Try it: Reproduce exactly the span of lines that opens with the line containing "non-Hodgkin's type, Low" and closes with the last line of the entries below.

━━━ Entries provided ━━━

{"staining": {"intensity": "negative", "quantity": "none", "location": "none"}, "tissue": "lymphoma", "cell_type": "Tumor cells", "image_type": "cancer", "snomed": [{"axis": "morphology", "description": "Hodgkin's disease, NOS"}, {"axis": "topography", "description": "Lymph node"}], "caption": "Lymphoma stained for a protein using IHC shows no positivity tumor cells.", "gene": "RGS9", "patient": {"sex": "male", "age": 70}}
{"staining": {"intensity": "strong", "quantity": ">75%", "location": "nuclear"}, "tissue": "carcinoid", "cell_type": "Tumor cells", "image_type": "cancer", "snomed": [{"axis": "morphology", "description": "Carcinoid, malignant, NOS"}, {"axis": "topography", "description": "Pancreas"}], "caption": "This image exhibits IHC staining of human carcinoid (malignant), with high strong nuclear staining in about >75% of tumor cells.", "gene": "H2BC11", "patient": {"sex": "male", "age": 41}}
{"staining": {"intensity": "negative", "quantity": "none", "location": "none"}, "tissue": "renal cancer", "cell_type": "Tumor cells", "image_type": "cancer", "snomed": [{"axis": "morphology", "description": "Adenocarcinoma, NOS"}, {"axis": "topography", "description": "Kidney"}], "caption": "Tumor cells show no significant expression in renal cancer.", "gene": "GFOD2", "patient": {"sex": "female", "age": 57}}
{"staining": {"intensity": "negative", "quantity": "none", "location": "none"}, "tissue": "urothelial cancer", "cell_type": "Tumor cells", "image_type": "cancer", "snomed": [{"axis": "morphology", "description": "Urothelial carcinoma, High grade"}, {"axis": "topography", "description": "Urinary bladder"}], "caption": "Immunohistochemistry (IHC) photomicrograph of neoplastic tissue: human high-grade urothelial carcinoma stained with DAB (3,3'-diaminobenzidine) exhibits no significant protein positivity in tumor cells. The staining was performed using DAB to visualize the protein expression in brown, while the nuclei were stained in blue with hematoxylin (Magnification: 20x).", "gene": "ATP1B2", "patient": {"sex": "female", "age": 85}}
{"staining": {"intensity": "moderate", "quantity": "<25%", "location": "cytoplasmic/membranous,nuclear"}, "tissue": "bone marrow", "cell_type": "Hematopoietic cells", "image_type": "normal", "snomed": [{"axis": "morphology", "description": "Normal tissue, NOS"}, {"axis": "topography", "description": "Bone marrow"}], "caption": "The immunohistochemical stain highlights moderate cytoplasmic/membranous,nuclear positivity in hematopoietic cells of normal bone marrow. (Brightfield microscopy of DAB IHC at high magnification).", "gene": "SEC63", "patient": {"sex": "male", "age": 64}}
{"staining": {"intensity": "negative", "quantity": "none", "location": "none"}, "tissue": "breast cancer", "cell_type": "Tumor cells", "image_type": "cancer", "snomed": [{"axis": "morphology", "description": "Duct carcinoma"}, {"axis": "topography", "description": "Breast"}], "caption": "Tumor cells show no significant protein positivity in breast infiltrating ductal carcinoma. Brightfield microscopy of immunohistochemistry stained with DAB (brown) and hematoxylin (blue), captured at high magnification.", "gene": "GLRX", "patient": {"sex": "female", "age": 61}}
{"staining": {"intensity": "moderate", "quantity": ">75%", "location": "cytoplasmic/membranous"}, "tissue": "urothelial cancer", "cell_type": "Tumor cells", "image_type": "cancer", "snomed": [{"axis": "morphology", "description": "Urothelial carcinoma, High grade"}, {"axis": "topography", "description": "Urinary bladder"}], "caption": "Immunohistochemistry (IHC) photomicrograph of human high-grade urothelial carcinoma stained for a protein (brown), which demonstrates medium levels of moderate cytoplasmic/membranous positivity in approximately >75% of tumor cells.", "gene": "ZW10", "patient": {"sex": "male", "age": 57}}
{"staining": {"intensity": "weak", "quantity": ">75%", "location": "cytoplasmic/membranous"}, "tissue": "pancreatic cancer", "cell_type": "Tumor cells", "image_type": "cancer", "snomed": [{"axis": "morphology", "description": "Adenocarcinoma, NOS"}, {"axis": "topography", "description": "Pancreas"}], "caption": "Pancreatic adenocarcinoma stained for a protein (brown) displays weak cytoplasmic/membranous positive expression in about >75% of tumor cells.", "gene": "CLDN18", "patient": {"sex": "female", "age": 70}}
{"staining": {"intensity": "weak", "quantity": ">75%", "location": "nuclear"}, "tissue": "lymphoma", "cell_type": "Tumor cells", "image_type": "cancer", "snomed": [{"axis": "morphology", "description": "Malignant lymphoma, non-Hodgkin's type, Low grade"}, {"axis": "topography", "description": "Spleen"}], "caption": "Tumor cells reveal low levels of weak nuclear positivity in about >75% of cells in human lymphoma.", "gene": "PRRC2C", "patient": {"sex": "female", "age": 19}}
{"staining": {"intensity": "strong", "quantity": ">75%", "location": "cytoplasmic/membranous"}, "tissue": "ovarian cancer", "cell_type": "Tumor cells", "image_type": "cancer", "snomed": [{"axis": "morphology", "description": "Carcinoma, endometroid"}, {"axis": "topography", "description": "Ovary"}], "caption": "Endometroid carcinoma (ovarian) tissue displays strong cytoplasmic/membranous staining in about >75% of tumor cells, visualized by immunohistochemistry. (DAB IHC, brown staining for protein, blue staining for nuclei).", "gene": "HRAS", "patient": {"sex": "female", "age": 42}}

━━━

Solution:
{"staining": {"intensity": "weak", "quantity": ">75%", "location": "nuclear"}, "tissue": "lymphoma", "cell_type": "Tumor cells", "image_type": "cancer", "snomed": [{"axis": "morphology", "description": "Malignant lymphoma, non-Hodgkin's type, Low grade"}, {"axis": "topography", "description": "Spleen"}], "caption": "Tumor cells reveal low levels of weak nuclear positivity in about >75% of cells in human lymphoma.", "gene": "PRRC2C", "patient": {"sex": "female", "age": 19}}
{"staining": {"intensity": "strong", "quantity": ">75%", "location": "cytoplasmic/membranous"}, "tissue": "ovarian cancer", "cell_type": "Tumor cells", "image_type": "cancer", "snomed": [{"axis": "morphology", "description": "Carcinoma, endometroid"}, {"axis": "topography", "description": "Ovary"}], "caption": "Endometroid carcinoma (ovarian) tissue displays strong cytoplasmic/membranous staining in about >75% of tumor cells, visualized by immunohistochemistry. (DAB IHC, brown staining for protein, blue staining for nuclei).", "gene": "HRAS", "patient": {"sex": "female", "age": 42}}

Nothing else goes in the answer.